- **Required work**
Leave out all images and set down the records exactly as given.
+---+
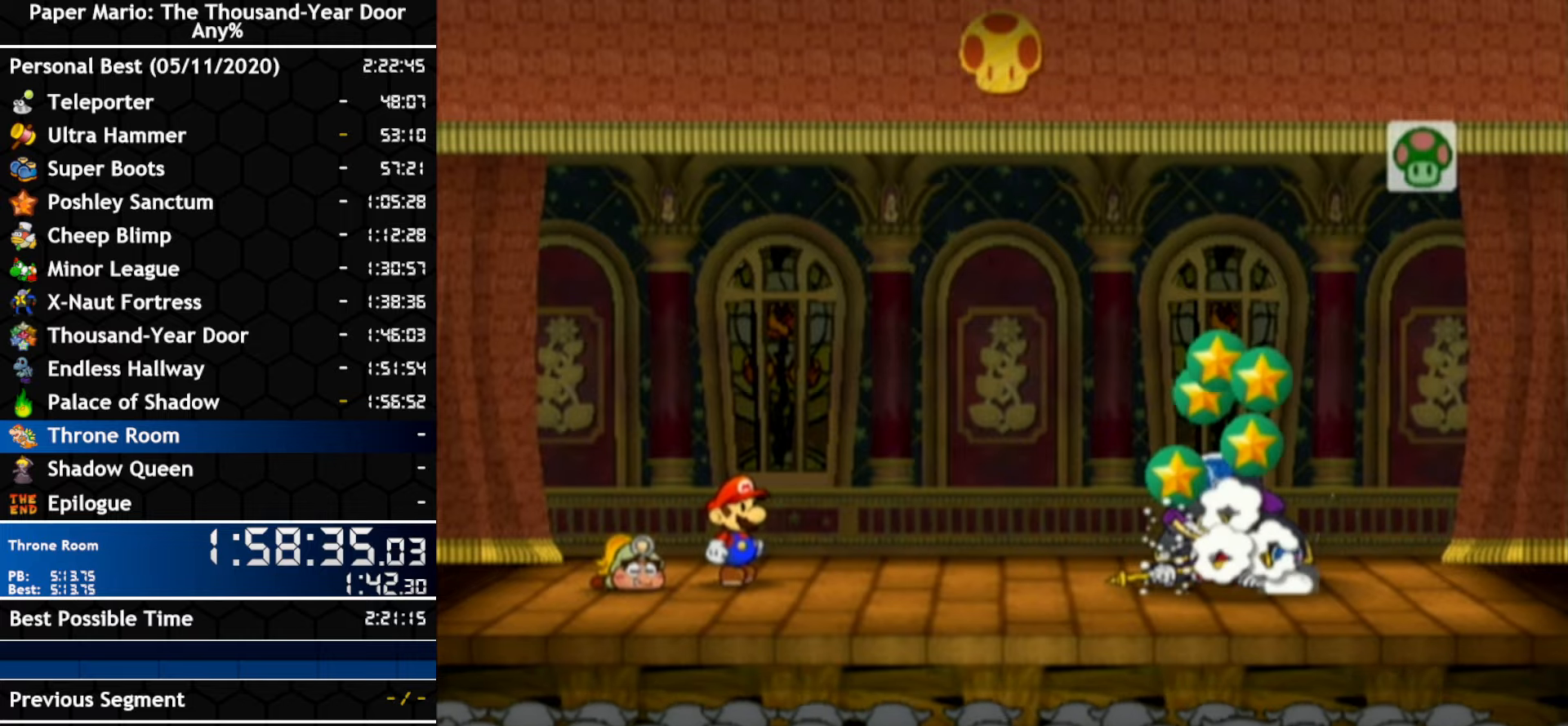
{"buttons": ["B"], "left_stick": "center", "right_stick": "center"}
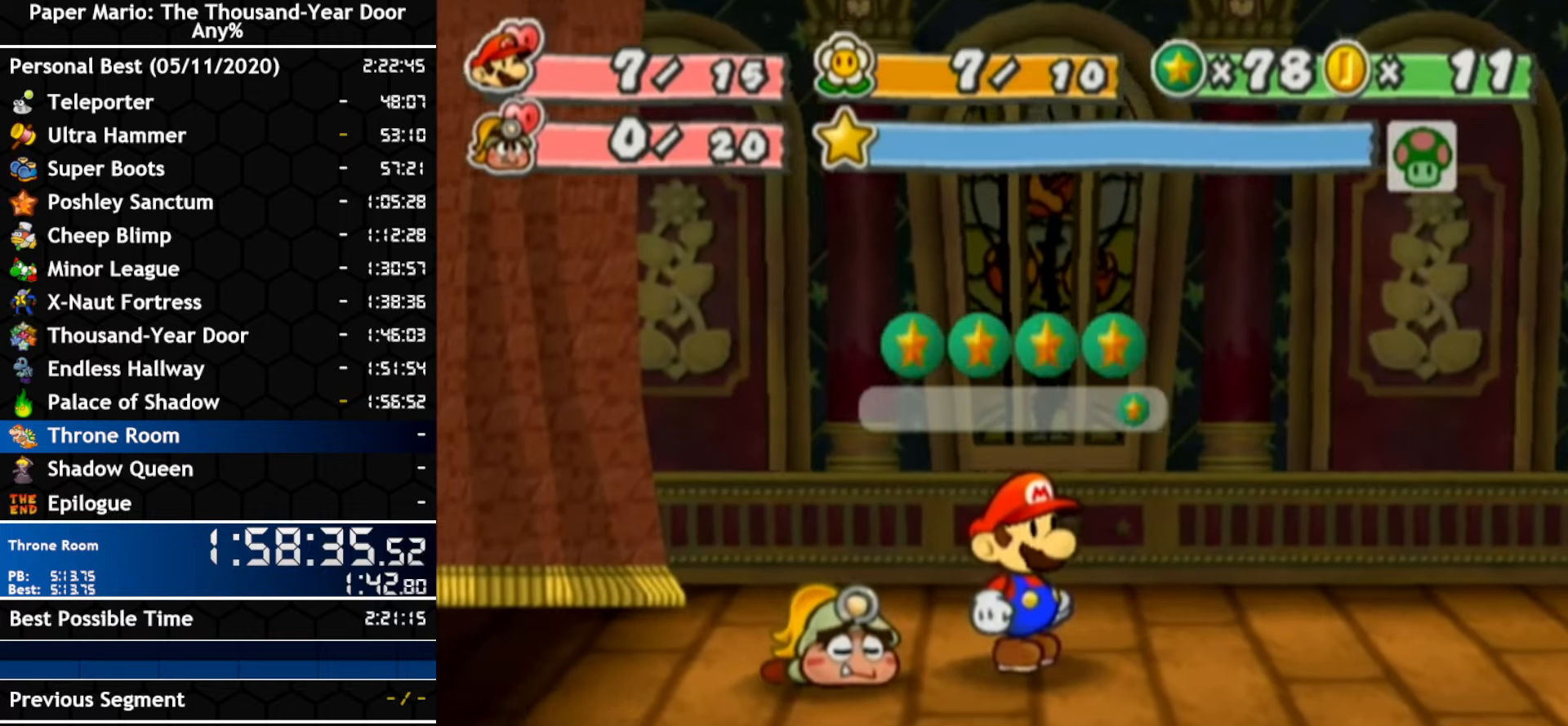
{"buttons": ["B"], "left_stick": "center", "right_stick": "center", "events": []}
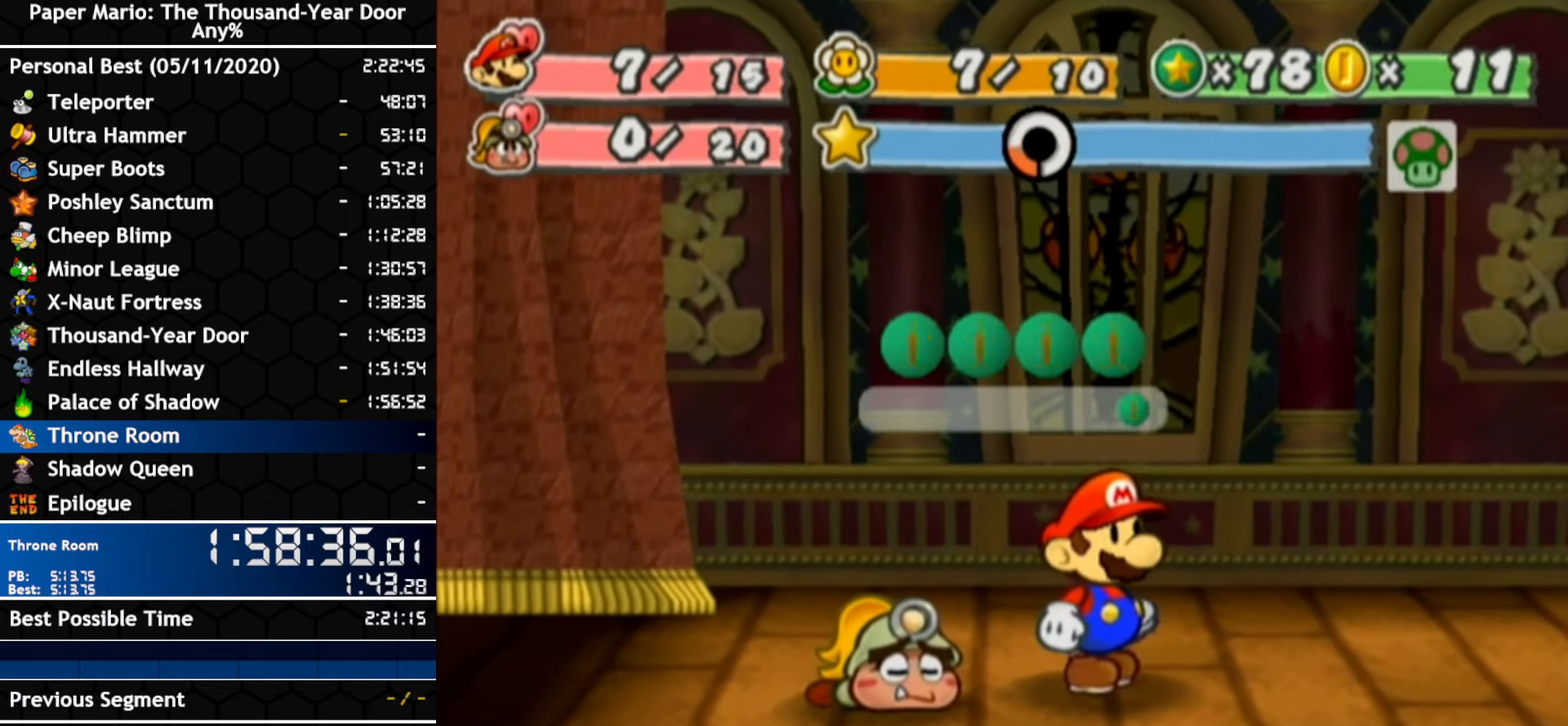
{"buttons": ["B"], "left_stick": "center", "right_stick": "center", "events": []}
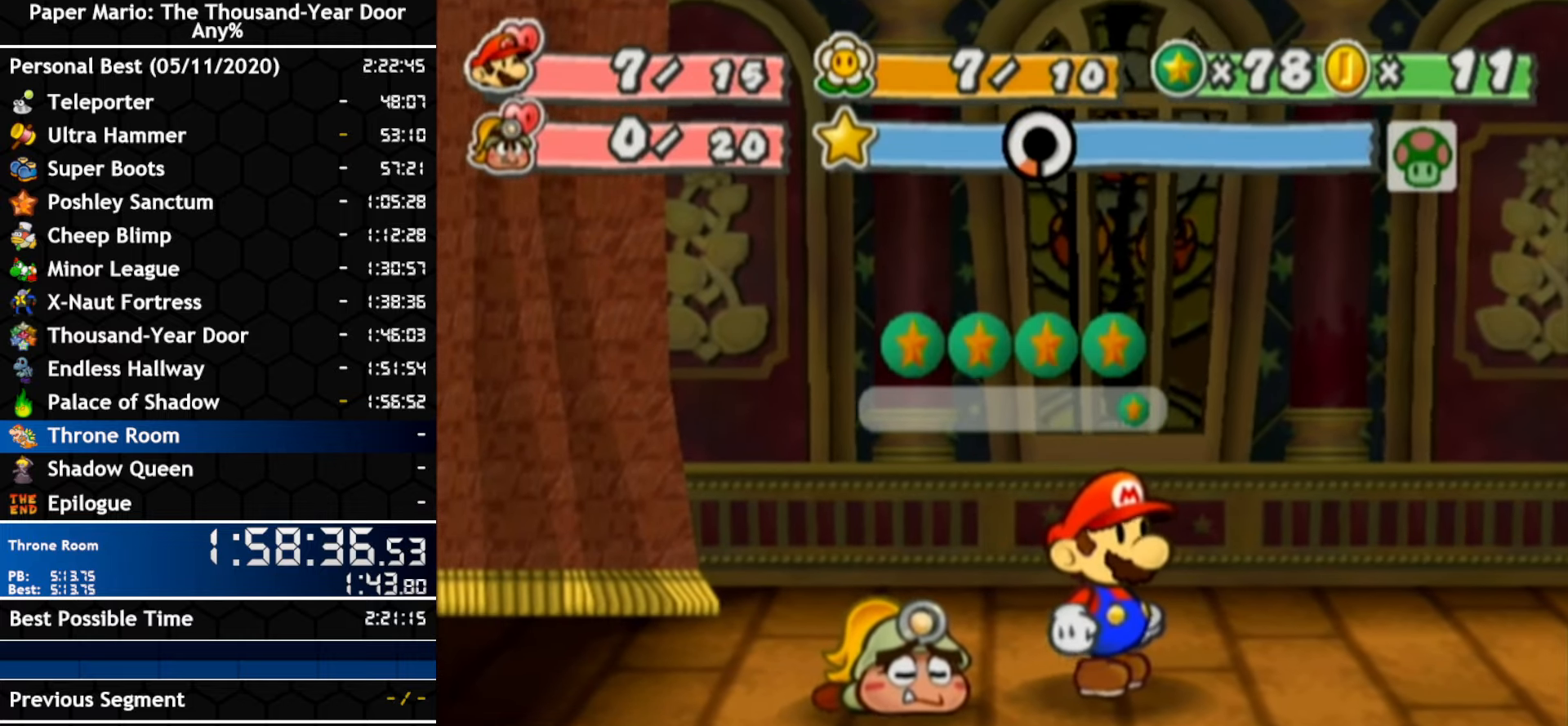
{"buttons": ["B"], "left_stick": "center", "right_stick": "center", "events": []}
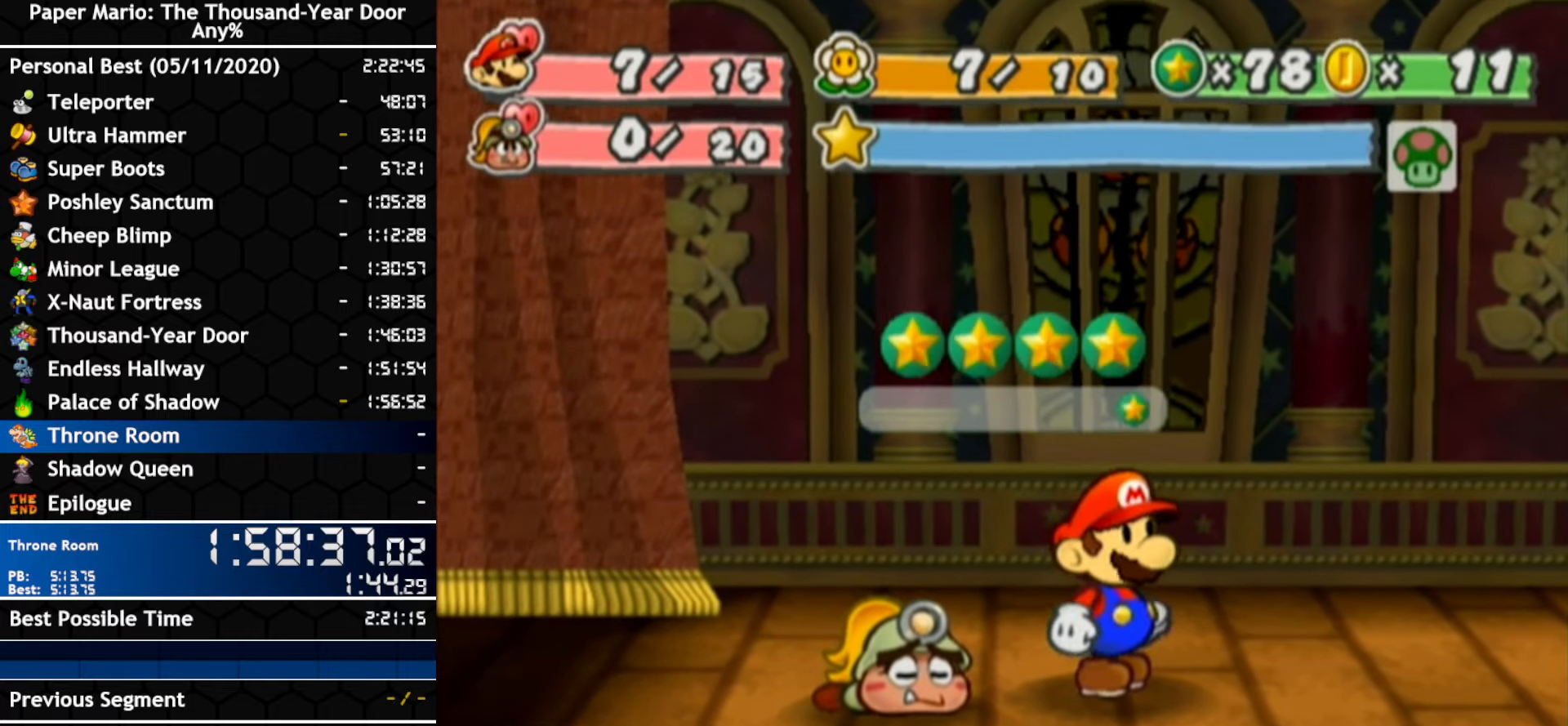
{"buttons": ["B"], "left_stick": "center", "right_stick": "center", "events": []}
+---+
- **Solution to this exercise**
{"buttons": ["B"], "left_stick": "center", "right_stick": "center"}
{"buttons": ["B"], "left_stick": "center", "right_stick": "center", "events": []}
{"buttons": ["B"], "left_stick": "center", "right_stick": "center", "events": []}
{"buttons": ["B"], "left_stick": "center", "right_stick": "center", "events": []}
{"buttons": ["B"], "left_stick": "center", "right_stick": "center", "events": []}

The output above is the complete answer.